▸ **Try it**
Write out the material from the line that contains "s‑device live‑dealer" through the end of the material, keeping every line word for word. Leave the pictures out of your answer.

▸ **Data**
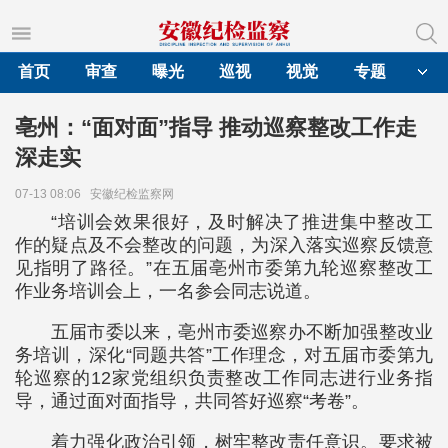
首页
审查
曝光
巡视
视觉
专题
亳州：“面对面”指导 推动巡察整改工作走
深走实
07-13 08:06
安徽纪检监察网
“培训会效果很好，及时解决了推进集中整改工
作的疑点及不会整改的问题，为深入落实巡察反馈意
见指明了路径。”在五届亳州市委第九轮巡察整改工
作业务培训会上，一名参会同志说道。
五届市委以来，亳州市委巡察办不断加强整改业
务培训，深化“同题共答”工作理念，对五届市委第九
轮巡察的12家党组织负责整改工作同志进行业务指
导，通过面对面指导，共同答好巡察“考卷”。
着力强化政治引领，树牢整改责任意识。要求被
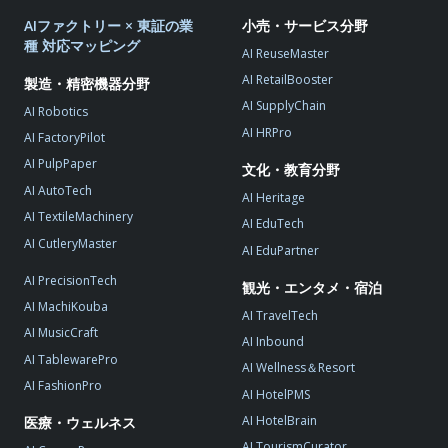
AIファクトリー × 東証の業
小売・サービス分野
種 対応マッピング
AI ReuseMaster
AI RetailBooster
製造・精密機器分野
AI SupplyChain
AI Robotics
AI HRPro
AI FactoryPilot
AI PulpPaper
文化・教育分野
AI AutoTech
AI Heritage
AI TextileMachinery
AI EduTech
AI CutleryMaster
AI EduPartner
AI PrecisionTech
観光・エンタメ・宿泊
AI MachiKouba
AI TravelTech
AI MusicCraft
AI Inbound
AI TablewarePro
AI Wellness＆Resort
AI FashionPro
AI HotelPMS
AI HotelBrain
医療・ウェルネス
AI TourismCurator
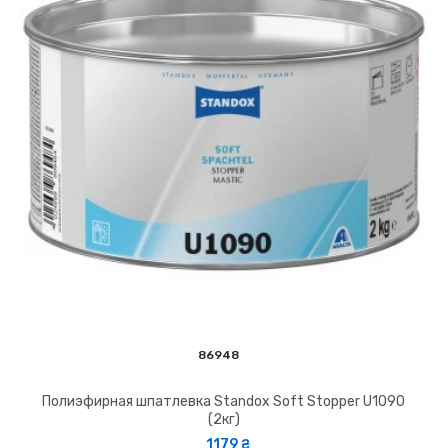
86948
Полиэфирная шпатлевка Standox Soft Stopper U1090
(2кг)
1179 ₴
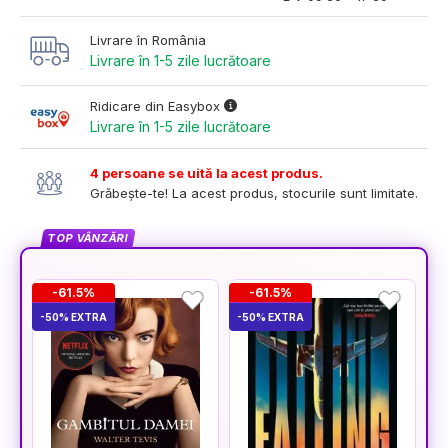
Livrare în România
Livrare în 1-5 zile lucrătoare
Ridicare din Easybox
Livrare în 1-5 zile lucrătoare
4 persoane se uită la acest produs.
Grăbește-te! La acest produs, stocurile sunt limitate.
TOP VÂNZĂRI
-61.5%
-61.5%
-50% EXTRA
-50% EXTRA
-5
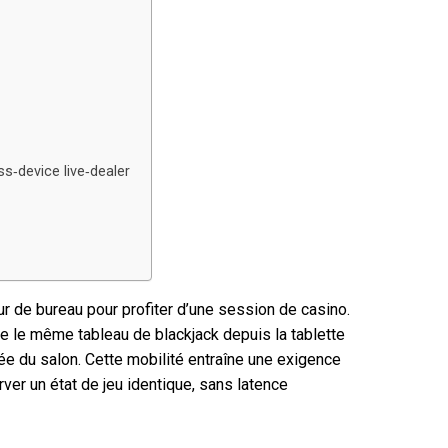
s‑device live‑dealer
r de bureau pour profiter d’une session de casino.
re le même tableau de blackjack depuis la tablette
ée du salon. Cette mobilité entraîne une exigence
rver un état de jeu identique, sans latence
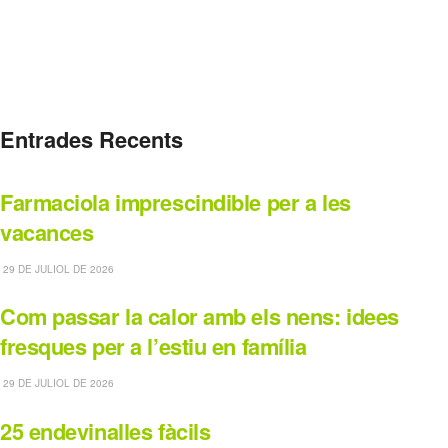
Entrades Recents
Farmaciola imprescindible per a les
vacances
29 DE JULIOL DE 2026
Com passar la calor amb els nens: idees
fresques per a l’estiu en família
29 DE JULIOL DE 2026
25 endevinalles fàcils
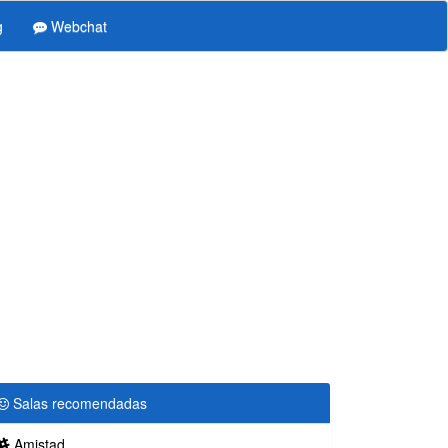
g
Webchat
Salas recomendadas
Amistad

▸ **Solution below**
s‑device live‑dealer
r de bureau pour profiter d’une session de casino.
re le même tableau de blackjack depuis la tablette
ée du salon. Cette mobilité entraîne une exigence
rver un état de jeu identique, sans latence
Entrades Recents
Farmaciola imprescindible per a les
vacances
29 DE JULIOL DE 2026
Com passar la calor amb els nens: idees
fresques per a l’estiu en família
29 DE JULIOL DE 2026
25 endevinalles fàcils
g
Webchat
Salas recomendadas
Amistad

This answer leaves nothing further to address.